Selon le président russe, « avant même le début de l’opération militaire spéciale, Kiev négociait avec l’Occident des livraisons à l’Ukraine de systèmes de défense aérienne, d’avions de combat et d’autres équipements lourds ». Il a par également dénoncé « des actions concrètes : le déploiement de l’Otan ou des contingents militaires » à la frontière russe. Mais dans son discours, il n’a pas déclaré ne pas avoir peur de l’organisation intergouvernementale.

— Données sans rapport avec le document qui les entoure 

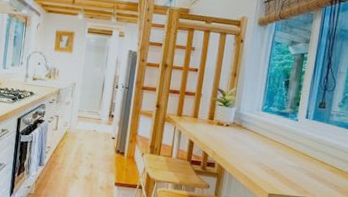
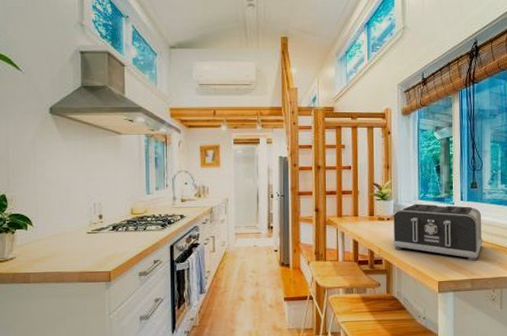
toaster: none [228,115,325,180] -> present [393,204,483,261]

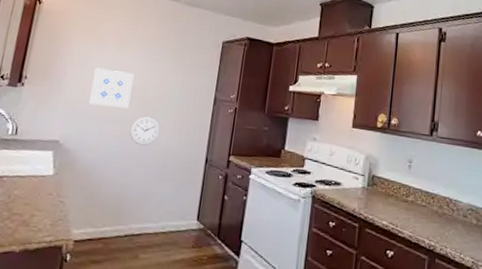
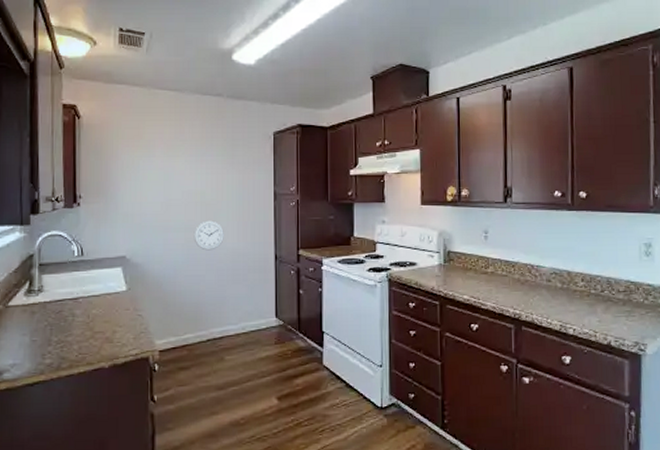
wall art: present [88,67,135,109] -> none [147,177,188,216]

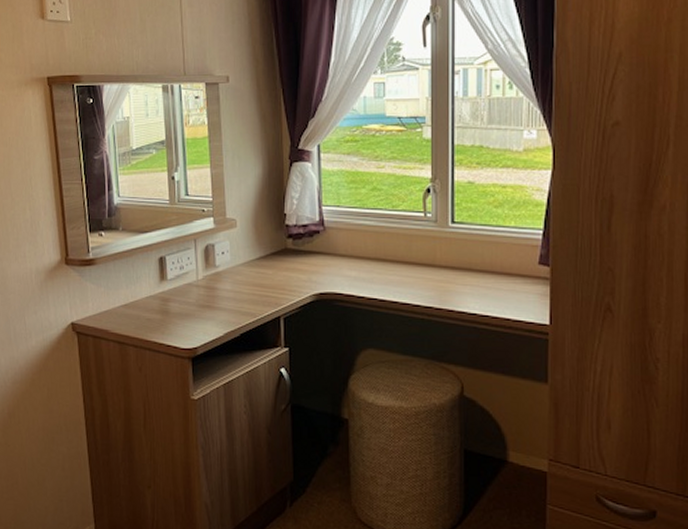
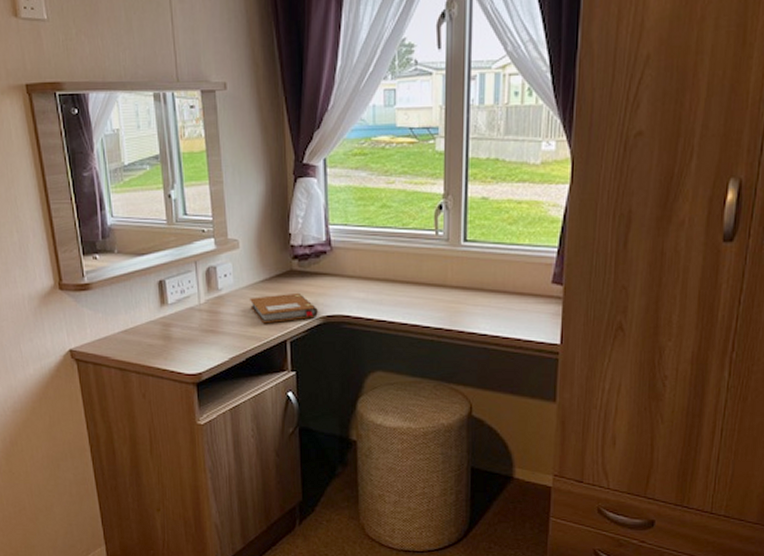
notebook: none [246,270,311,300] -> present [250,292,318,324]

En revanche, il a prononcé ces mots en avril 2014, lors d’une séance de questions-réponses télévisée à Moscou.

« La France a peur de nous affronter. »

Si le président Russe n’a pas directement nommé la France dans son discours, le pays était bien sûr visé à travers les différentes attaques faites aux Occidentaux et à l’Otan.

C’est l’ancien Premier ministre britannique, Boris Johnson, qui avait avancé, en novembre dernier, qu’Emmanuel Macron avait « peur de la Russie ». Actuellement, plusieurs personnalités politiques françaises le pensent aussi. En cause, l’attitude précautionneuse du président pour s’engager fermement aux côtés de l’Ukraine, contrairement à d’autres pays occidentaux. Le président français avait également déclaré qu’il ne fallait pas « humilier la Russie » : la formule ne passe pas auprès de certains.